@Love I really like your response here. Give people the benefit of the doubt until proven otherwise. This woman is her ex husband's wife now. I think it will be very difficult to avoid her over the coming years. It really is best to try and make peace if at all possible.
@mairej You want to appear like the reasonable one to the courts. Don't do anything that infringes upon your ex husband's parenting time. Don't call him or her names to others. Don't badmouth dad in front of the kids. Even if you feel like she is 'evil' don't go around telling people that. The court doesn't care about your opinion of your ex husband's new wife. The court is not interested in your different parenting styles. They only care about what is in the child's best interest. And sadly that best interest standard is a little subjective. But one thing many courts have started to recognize is conflict is bad for kids. If you come across as uncooperative and unwilling to work with your ex for the sake of your kids you look like the bad guy. If you withhold your kids from your husband for any reason other than provable safety concerns you look like the bad guy. And for goodness sake absolutely don't lie and make up false claims of abuse against them. The courts in my state take that so seriously you could lose your kids over a false abuse claim.
With that said...I have no doubt things are hard right now. I'm sorry you have to go through this. It's not the dream we all want when we think of raising kids. You might want to start documenting especially if you've got the threat and conflict of court coming your way. You can write a couple of sentences with a date every time you have an encounter with your ex and his new wife. If nothing happened just state that in a journal. You can also purchase a little USB recording device. They usually hold around 6 hours of audio. It's discreet and it picks up conversation even in your purse. Amazon sells them for around $25. Make sure it is legal to record in your state without the other parties knowledge before doing that. Absolutely take the high ground and try to be the more reasonable parent at all times. Be respectful in person and in writing. Only address matters pertaining to the children and keep it as brief and friendly as you can muster. Practice if you must before engaging them and stick to a script. That is the long game. If they are crazy-making you will eventually get that caught in your journal or in a recording.
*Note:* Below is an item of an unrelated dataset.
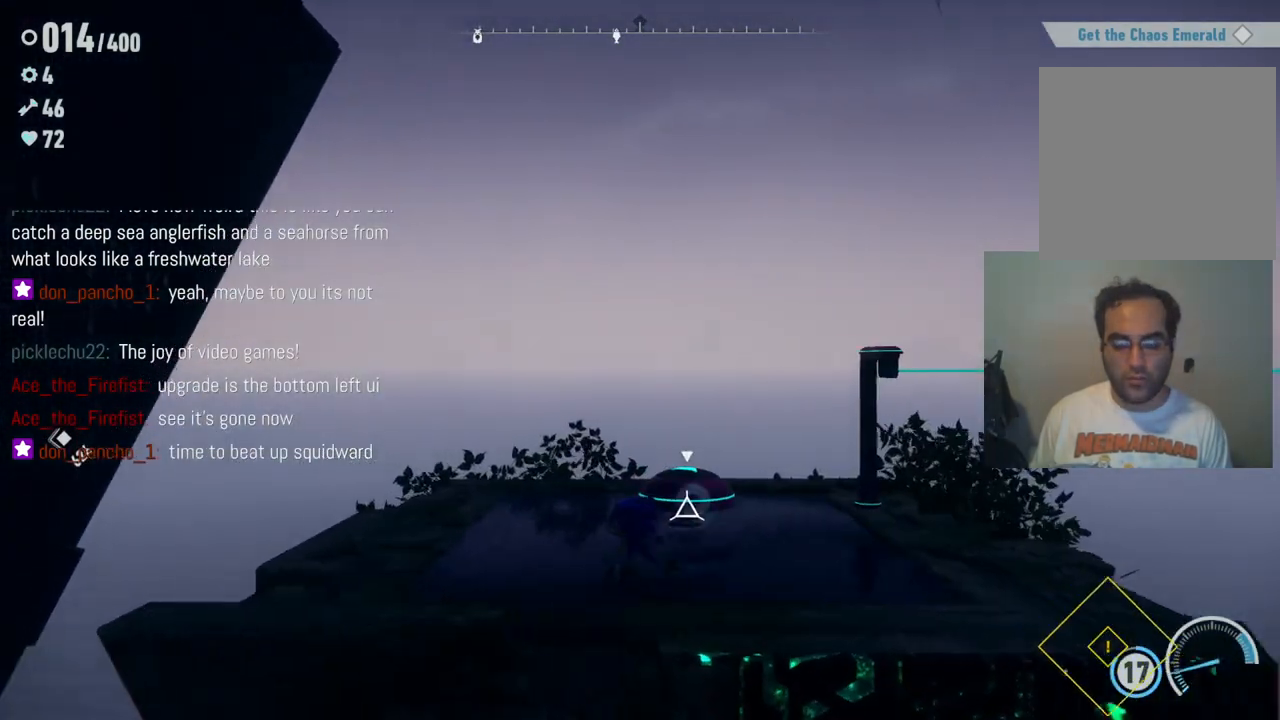
{"dt_ms": 500, "buttons": [], "left_stick": "up-right", "right_stick": "left", "events": [[100, "right_stick", "left"], [183, "left_stick", "up-right"]]}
If you are concerned about domestic violence and you have actual evidence that something occurred to put your child in danger than that is a very serious matter. You need to engage an attorney right away and/or the police. If you are simply concerned about the possibility of domestic violence that is a something else. The courts are overburdened and not particularly interested in hearing an opinion based on someone's colorful past. They would be full of angry parents singing the sins of an ex nonstop if that were the case. If you think your ex husband was fooled into marrying this woman and you've got her number but he doesn't... don't worry, these things have a way of eventually coming out. Be patient. You can not be the one that enlightens him. You might start having your child attend sessions with a child therapist. If anything untoward is going on you will have a neutral party who can speak to that. The courts will see you as biased so it is best to get a professional.'s opinion.
Good luck and all the best!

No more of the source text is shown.